I recently made a comparison of belief in the one true God with the belief in the one true Math, especially as there are people who believe that anything beyond simple math is either magic or a cart load of cow end product. So, there are people who both believe in Math and state that it is an exact science, that one plus one is always two – even though this is often not true. Yes, one apple I buy down the market plus another one apple should, we hope, always equal two apples, but there is also a classic chemistry demonstration where you add one glassful of one liquid to one glassful of a second liquid and end up with less than 2 glassfuls of liquid. OK, it is due to the differences in molecular sizes of the liquid, but the point is that math is not true everywhere all the time, and when we discover it isn’t we have to change something in our understanding to make our belief in maths true again. And that is OK.

One of the many arguments I have heard why belief in any god is untrue is that religious stories are no more than histories and fictional stories. So what, I say, why do they have to be true? I used a story about apples earlier to describe an aspect of maths, but it was not a true, factual description of an actual event as I have never in my life bought any apples from any market. Does my fictional apple buying story prove that Math is not true? No, that would be silly, but so is disregarding any god based on a story about that god or his or her religion.

Science is not the rock-steady fixed thing which education often suggests, there are often no answers, many answers, or incorrect answers later becoming correct answers and vice versa. Up until a couple of centuries ago scientists believed that heat was a fluid and coldness a second fluid (the latter being made up of sharp particles, hence accounting for the ‘sting’ of cold). It was a great theory, something seemingly rock-solid that could be taught. It was only when someone observed a cannon being bored with a blunt tool that it was ‘proved’ that the boring tool could not possibly contain that much heat fluid to keep a cannon hot for days that Science moved on to a new Truth.

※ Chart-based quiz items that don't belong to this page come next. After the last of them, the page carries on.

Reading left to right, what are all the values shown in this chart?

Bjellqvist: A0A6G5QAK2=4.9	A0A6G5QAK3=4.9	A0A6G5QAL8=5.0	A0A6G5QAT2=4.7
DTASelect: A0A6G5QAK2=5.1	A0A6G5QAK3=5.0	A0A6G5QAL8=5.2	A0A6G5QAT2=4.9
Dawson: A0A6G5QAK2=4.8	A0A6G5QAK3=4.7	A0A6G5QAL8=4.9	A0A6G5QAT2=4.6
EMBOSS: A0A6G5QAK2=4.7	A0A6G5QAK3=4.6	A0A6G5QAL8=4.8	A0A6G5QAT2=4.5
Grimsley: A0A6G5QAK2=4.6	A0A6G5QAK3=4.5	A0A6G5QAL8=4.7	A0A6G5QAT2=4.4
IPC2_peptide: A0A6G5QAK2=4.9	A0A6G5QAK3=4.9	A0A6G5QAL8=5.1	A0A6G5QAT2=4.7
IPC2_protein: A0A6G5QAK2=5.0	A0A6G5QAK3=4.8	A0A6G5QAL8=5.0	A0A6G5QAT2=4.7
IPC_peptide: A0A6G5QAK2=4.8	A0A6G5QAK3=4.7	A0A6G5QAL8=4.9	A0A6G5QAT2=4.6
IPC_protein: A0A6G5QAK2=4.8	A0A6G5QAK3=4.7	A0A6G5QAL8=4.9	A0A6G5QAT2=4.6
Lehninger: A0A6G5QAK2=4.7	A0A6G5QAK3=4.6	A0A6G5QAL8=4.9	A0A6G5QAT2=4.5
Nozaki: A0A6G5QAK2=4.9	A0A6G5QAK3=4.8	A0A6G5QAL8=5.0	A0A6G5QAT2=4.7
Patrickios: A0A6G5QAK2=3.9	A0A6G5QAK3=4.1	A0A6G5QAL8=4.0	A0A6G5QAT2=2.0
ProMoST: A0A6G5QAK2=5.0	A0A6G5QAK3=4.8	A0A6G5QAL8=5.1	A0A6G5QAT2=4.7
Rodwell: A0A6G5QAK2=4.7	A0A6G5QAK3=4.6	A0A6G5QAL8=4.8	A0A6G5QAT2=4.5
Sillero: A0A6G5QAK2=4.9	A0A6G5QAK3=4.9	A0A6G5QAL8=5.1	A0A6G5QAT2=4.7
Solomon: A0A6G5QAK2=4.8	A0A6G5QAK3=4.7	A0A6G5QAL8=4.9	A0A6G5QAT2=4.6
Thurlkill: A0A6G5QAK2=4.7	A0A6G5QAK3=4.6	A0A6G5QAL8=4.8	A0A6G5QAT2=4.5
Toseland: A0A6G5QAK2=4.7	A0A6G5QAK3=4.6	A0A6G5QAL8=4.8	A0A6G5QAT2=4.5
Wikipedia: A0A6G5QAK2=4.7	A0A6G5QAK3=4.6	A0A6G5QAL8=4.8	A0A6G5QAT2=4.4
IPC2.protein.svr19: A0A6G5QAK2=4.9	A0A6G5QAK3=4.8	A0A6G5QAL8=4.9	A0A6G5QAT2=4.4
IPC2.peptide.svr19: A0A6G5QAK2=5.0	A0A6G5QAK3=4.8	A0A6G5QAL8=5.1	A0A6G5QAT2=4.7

The point is that it is hard to arrive at a proof until we first have a belief. In a way, proofs are merely those beliefs that we can prove, or prove sufficiently well to convince people in our time, while scientists are people who have a set of beliefs that they wish to prove and accept both that they may never find their proof or discover proof that disproves their belief.

Belief is the glass we keep in the hope that one day it will be filled with our chosen beverage.

My loss of this feeling of the certainty of school-room science stems from my personal experience of life in research and development. I never could predict what new invention I would make, but every time it happened it rewrote part of my understanding of the world, of science. Life in research is often like standing on water that happens to be able to support you for that brief moment it passes under your feet as it flows from the chaos of the future towards the chaos of the past: science is not fixed, it is a continuity.

To be honest, I believe equally in God, interstellar travel and the continuance of mankind, even though I have proof for none of them. Do we all need to share the same beliefs in some kind of god any more than we share the same tastes in wine, women and song?